If candor is a sin, then Treasury Secretary Paul H. O'Neill may never make it to heaven. He roils the markets, annoys the White House, infuriates Congress, angers Wall Street, and drives the Europeans and Japanese nuts. Washington disparages him as a clumsy ex-CEO out of his element and contrasts him to his smooth, politically adept predecessor, Robert Rubin. We see O'Neill in a different light: as a straight talker who prefers telling the truth to playing the Washington insiders game or mindlessly mouthing politically correct ideology. O'Neill is to economic policy what Donald H. Rumsfeld is to defense policy ("we bomb, that's what we do"). In an era that demands honesty and frankness from our leaders, he stands tall. While O'Neill may cause consternation to the President's politicos, it's time George W. Bush gave him credit for being one of his Cabinet's outstanding assets.
Check O'Neill's record on controversial calls. Within weeks of taking office, he said that the U.S. doesn't have a strong-dollar policy. Only the markets can determine the value of a currency, and the best way to keep it healthy is through good fiscal and monetary policy. Any first-year economics student knows this to be true. But critics, from hard-dollar conservatives to Wall Street bankers, charged O'Neill with undermining the financial markets and hurting the economy. He did neither. The dollar is up 8% since he spoke.
O'Neill raised the most hackles when he described the House version of the ill-fated stimulus bill as "show business." The Republican-backed bill that corporations desperately lobbied for did away with the alternative minimum tax for big companies. The bill never made it out of the Senate. In light of the scandal at Enron Corp.--a company that paid no taxes during years of big profits--the House would have saved itself from embarrassment had it listened to the Treasury Secretary.
Then there was the time the entire economics profession blasted O'Neill when he questioned whether the U.S. economy would really fall into recession as a result of September 11. He said there simply wasn't sufficient data and the quarter might show some growth. Of course, with revisions of the fourth-quarter gross domestic product now showing an increase, O'Neill turned out to be wisely cautious.

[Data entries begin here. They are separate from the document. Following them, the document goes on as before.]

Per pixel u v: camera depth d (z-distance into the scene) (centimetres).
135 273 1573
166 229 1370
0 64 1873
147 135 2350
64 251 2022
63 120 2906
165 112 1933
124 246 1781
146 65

O'Neill was right about Argentina, too. He said an Argentine default would not automatically lead to a global meltdown in the debt markets. This was contrary to conventional wisdom. He supported one bailout, then refused a second, sending Argentina into default. Yet Brazil, Chile, Mexico, and Russia escaped any contagion effect and are doing well.
The flinty former Alcoa Inc. (AA) CEO is now ruffling feathers by suggesting ideas on how to get chief executives to be more accountable. The image of former Enron execs testifying on TV that they had no knowledge of what was going on there is hardly believable, and ex-CEO O'Neill probably knows that. But White House politicos are angry with him for opening what may be a Pandora's box of litigation. They have a point, but pounding O'Neill is not the answer. In a post-Enron world, he embodies Main Street values. Smart pols should realize that O'Neill's credibility counts for a lot these days.